# Texte à analyser
- - - -

Un sentiment de stress partagé manifestement par de nombreux professionnels du secteur. Ainsi, Manon* nous explique son dernier casse-tête : une dame âgée décédée lundi de Pâques à 8 heures du matin, et pour laquelle la mise en bière, c'est à dire en cercueil, doit être "immédiate" comme c'est le cas pour toutes les victimes du Covid 19.
 

Une astreinte des mairies parfois fictionnelle

Sauf que, en principe, la mairie doit déliver une autorisation de fermeture du cercueil. Mais, en ce jour férié, la mairie en question, dans la périphérie lyonnaise, est injoignable... "A 19 heures, toujours pas de nouvelle, en dépit des 5 mails envoyés et du coup de fil à la police nationale pour qu'ils me trouvent un élu."(...) J'ai l'impression d'être dans un film, lâche-t-elle dépitée. Je dis quoi à la famille ?"

Pourtant, "en période de crise" nous dit cette circulaire du 10 avril (... modifiant celle du 3 avril) "la fluidité de la chaîne funéraire ne doit connaître aucun blocage et le premier maillon est le maire".

Car, ce qui "use" les professionnels, c'est la différence entre la théorie et la pratique, et le méli-mélo administratif... Les textes -décrets, ordonnances, circulaires- qui tombent très régulièrement, qui se contredisent et les détails qu'il faut décoder.

 

Des maires qui peuvent "aggraver les mesures nationales"

Et puis , il y a les particularismes locaux liés à l'accès au défunt des familles : "chaque mairie à son protocole" commente Manon.

Ainsi dans les crématoriums de Lyon et Bron, les cérémonies de recueillement "pour les Covid" sont totalement proscrites mais autorisées dans certaines chambres funéraires ailleurs. Et encore, on parle de 10 minutes et 5 personnes au maximum. Pourquoi ? Parce que les textes laissent au maire le pouvoir de restreindre l'accès du public y compris dans les cimetières.

On est un métier d'accompagnement, et là on expédie" assène Manon. "Mettez-vous à la place d'une famille dont un ainé est décédé dans un EHPAD, confiné depuis un mois... La famille ne l'a pas vu pendant cette période et on les prive d'obsèques... au mieux dix minutes.

 

Des salariés aussi en première ligne

"Je ne l'ai pas revu", "il n'est pas vraiment mort" : des réactions de "grande détresse" des familles que les professionnels des pompes funèbres croisent désormais au quotidien et qu'ils vivent très mal

Même les familles qui ne sont pas touchées par le Covid 19 sont affectées. Ainsi, les soins "de conservation", qui permettent de rendre les défunts un peu plus présentables, ont été interdits quelles que soient les causes du décès. Alors, pour ces proches, qui peuvent eux se recueillir auprès de leur défunt, la vue d'un corps non préparé peut-être "un vrai choc" concède François.

- - - -

# Questions d'étude
#1 Dans le texte sur les pompes funèbres face au Covid 19, quels soins ont été interdits quelles que soient les causes du décès ?
#2 Poursuivez le texte sur les pompes funèbres face au Covid 19 après sa dernière phrase.
Les enregistrements proviennent d'une autre source que le texte.

- - - -

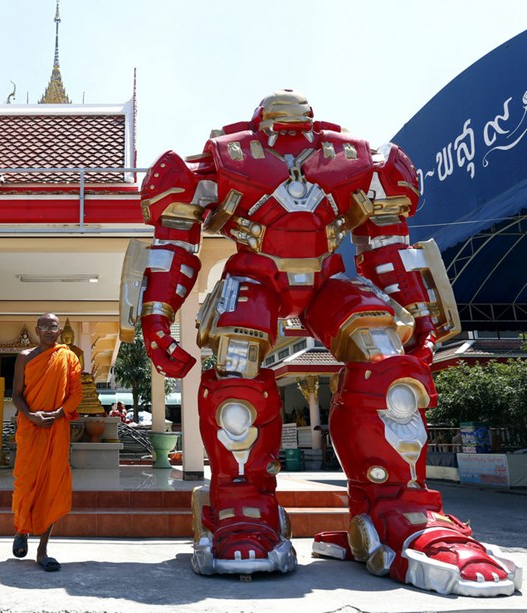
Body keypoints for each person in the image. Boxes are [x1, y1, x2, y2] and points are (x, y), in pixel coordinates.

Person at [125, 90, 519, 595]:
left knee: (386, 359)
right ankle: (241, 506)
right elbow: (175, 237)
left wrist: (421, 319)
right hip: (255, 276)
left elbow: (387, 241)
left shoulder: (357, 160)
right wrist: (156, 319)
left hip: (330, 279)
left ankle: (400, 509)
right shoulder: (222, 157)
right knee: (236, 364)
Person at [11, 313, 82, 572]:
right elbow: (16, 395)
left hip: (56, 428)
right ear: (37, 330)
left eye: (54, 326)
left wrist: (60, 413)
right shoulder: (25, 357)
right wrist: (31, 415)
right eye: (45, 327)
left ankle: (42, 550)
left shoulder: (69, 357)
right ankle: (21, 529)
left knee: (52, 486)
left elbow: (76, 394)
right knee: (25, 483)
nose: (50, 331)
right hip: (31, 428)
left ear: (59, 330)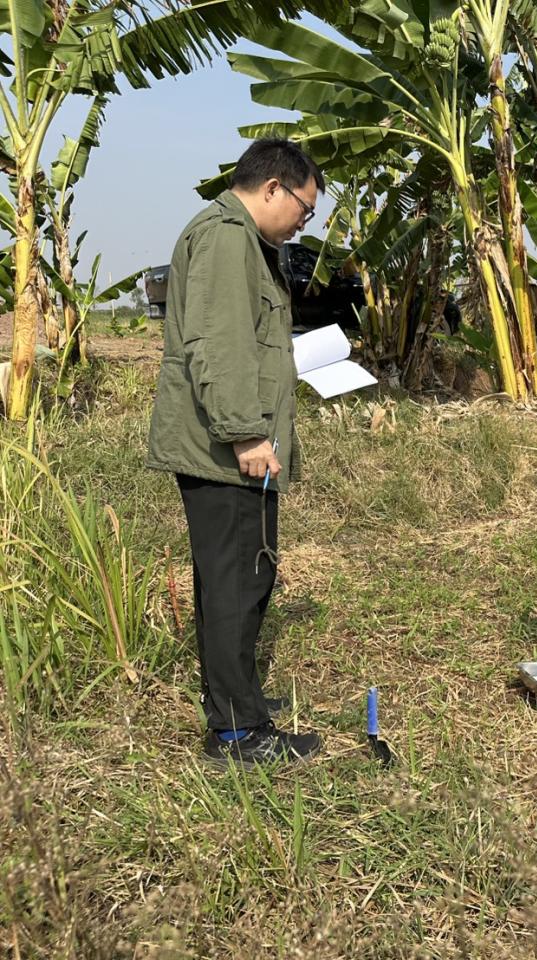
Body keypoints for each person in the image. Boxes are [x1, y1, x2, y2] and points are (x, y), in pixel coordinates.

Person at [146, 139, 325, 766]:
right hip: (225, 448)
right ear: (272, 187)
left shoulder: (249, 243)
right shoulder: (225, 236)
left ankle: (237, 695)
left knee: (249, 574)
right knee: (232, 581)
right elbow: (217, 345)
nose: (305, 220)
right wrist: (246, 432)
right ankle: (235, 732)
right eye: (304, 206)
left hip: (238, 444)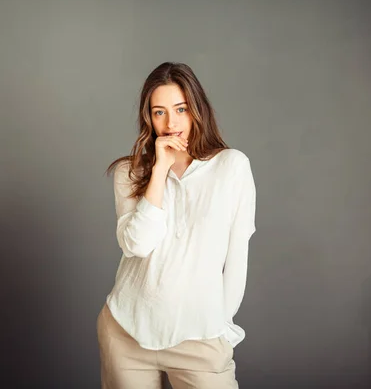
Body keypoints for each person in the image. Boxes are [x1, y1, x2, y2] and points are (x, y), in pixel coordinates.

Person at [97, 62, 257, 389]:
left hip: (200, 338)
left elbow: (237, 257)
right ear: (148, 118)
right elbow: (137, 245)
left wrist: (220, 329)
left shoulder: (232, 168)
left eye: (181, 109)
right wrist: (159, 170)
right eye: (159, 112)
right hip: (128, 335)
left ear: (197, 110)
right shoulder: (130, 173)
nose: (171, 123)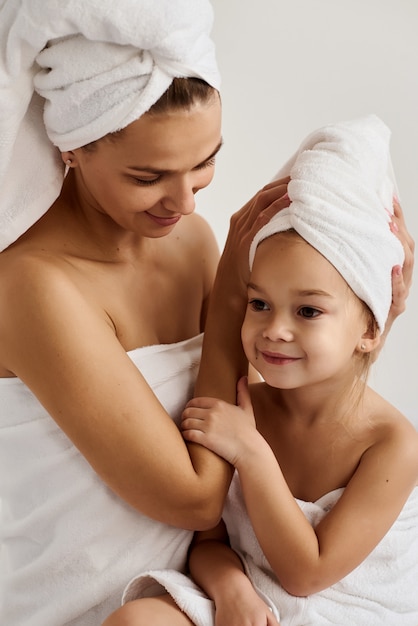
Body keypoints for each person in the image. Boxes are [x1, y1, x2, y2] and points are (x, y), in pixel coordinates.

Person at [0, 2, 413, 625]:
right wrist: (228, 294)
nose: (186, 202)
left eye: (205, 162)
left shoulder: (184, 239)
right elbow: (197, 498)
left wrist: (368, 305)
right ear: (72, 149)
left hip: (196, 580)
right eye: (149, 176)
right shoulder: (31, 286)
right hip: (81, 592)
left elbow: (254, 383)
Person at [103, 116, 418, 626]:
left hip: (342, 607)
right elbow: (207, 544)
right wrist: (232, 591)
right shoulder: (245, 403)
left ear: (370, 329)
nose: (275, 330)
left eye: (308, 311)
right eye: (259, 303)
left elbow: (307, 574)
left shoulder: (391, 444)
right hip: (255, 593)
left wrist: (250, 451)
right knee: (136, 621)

- - - -

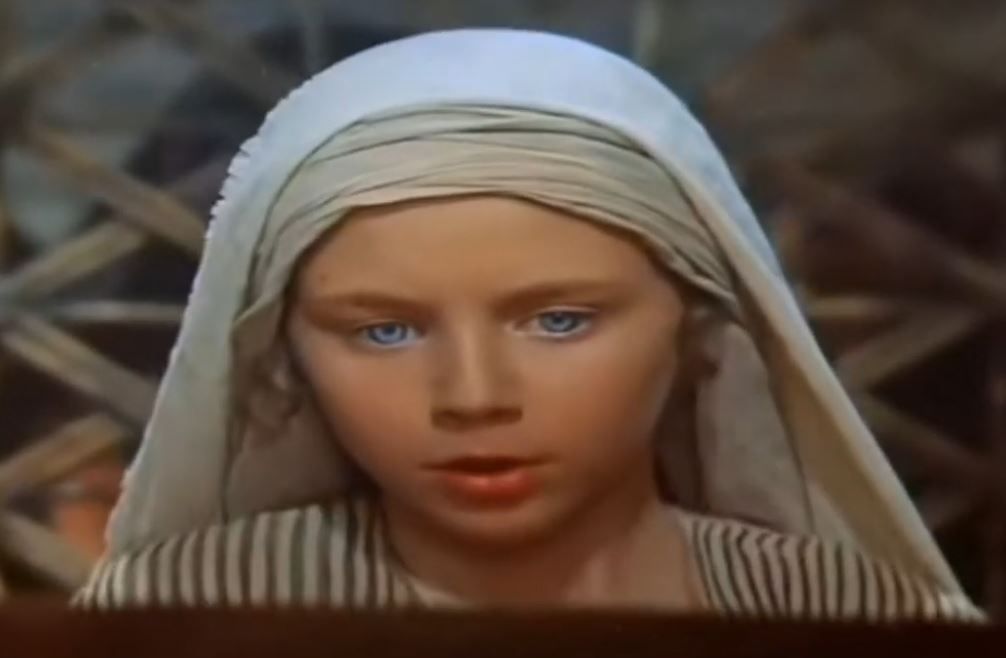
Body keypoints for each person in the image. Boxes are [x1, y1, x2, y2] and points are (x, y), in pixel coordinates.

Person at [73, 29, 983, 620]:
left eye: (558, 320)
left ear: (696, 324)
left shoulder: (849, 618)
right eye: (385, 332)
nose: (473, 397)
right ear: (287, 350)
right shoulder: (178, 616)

- - - -

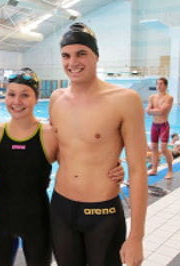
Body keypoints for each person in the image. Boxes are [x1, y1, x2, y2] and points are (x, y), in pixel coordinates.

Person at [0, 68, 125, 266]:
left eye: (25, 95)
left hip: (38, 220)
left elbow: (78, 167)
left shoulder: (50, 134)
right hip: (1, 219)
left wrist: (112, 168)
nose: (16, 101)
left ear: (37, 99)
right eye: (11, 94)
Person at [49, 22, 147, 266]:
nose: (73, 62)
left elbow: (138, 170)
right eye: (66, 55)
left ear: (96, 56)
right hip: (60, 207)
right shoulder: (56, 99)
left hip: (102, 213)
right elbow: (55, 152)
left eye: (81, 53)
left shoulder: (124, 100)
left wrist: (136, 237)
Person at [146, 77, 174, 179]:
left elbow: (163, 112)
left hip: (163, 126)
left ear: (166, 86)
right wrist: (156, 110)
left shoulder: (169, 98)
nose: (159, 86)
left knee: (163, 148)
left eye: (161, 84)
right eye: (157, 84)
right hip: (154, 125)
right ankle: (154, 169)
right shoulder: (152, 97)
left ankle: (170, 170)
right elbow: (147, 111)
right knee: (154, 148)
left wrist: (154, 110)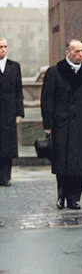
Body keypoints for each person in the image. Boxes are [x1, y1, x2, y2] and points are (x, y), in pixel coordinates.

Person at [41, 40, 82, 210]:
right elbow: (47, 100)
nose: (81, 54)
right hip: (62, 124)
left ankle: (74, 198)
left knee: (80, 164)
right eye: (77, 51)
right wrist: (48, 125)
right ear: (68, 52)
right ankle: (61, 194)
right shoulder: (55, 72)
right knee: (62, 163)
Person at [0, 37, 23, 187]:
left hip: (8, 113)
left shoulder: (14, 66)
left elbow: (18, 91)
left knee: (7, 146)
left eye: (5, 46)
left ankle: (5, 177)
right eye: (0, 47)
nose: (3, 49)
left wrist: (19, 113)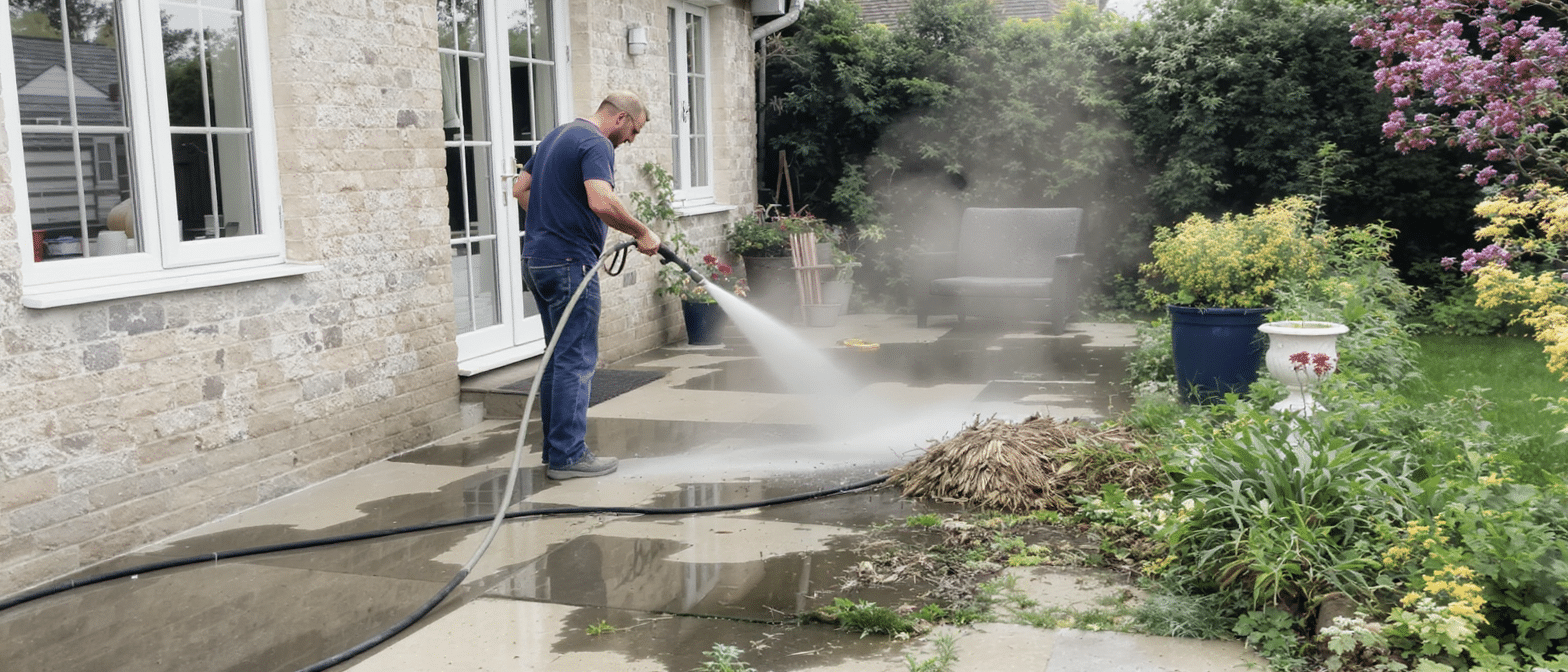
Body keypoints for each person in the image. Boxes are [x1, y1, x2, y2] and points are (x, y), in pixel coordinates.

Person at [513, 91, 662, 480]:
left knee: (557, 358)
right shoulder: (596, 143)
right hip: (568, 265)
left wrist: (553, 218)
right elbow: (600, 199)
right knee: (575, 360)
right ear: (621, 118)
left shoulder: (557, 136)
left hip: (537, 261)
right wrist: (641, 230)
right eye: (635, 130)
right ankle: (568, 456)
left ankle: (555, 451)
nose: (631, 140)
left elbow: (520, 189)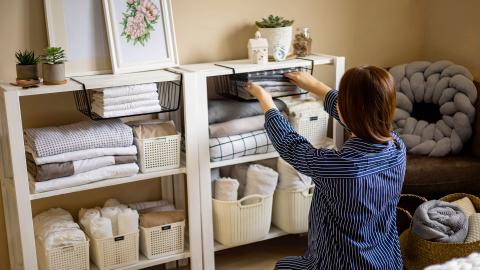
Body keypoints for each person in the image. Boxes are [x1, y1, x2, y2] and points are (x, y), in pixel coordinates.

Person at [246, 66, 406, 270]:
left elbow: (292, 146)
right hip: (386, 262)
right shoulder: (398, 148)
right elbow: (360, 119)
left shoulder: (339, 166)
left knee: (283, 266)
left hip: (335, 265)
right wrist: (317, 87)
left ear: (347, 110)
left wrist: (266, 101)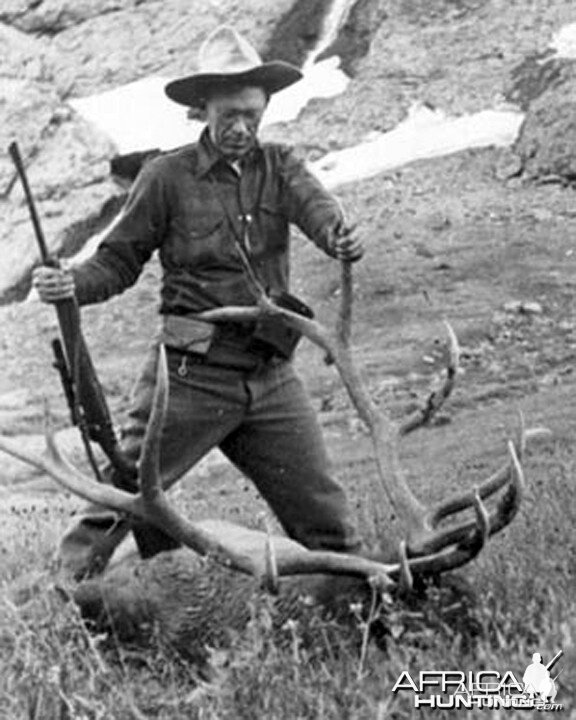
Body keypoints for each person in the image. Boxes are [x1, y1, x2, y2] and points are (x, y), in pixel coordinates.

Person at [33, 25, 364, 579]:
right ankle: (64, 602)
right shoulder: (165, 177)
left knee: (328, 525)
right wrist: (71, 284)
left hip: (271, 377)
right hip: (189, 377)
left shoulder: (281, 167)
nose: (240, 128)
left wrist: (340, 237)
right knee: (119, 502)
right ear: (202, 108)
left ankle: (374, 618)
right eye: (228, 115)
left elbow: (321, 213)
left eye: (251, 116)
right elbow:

- - - -

# Réponses dans l'ordre
#1 Les soins de conservation.

#2
On pourrait aussi parler des délais de crémation qui s'allongent -pas loin de 8 jours pour Lyon- de la difficulté de l'organisation des obsèques dans d'autres régions -11 jours de délai pour une inhumation en région parisienne- ou encore des salariés des entreprises de pompes funèbres "qui fatiguent".
 

Pas une profession prioritaire pour les masques, pourtant ...

"Ils ont peur pour eux-mêmes" reconnaît Manon, qui dans son entreprise a décidé d'allouer des primes, de partager le fardeau du quotidien avec ses salariés, et de jouer la "surenchère pour les protections". Elle a pris sur elle d'acheter des panoplies complètes au début... "mais maintenant, on ne peut plus se fournir".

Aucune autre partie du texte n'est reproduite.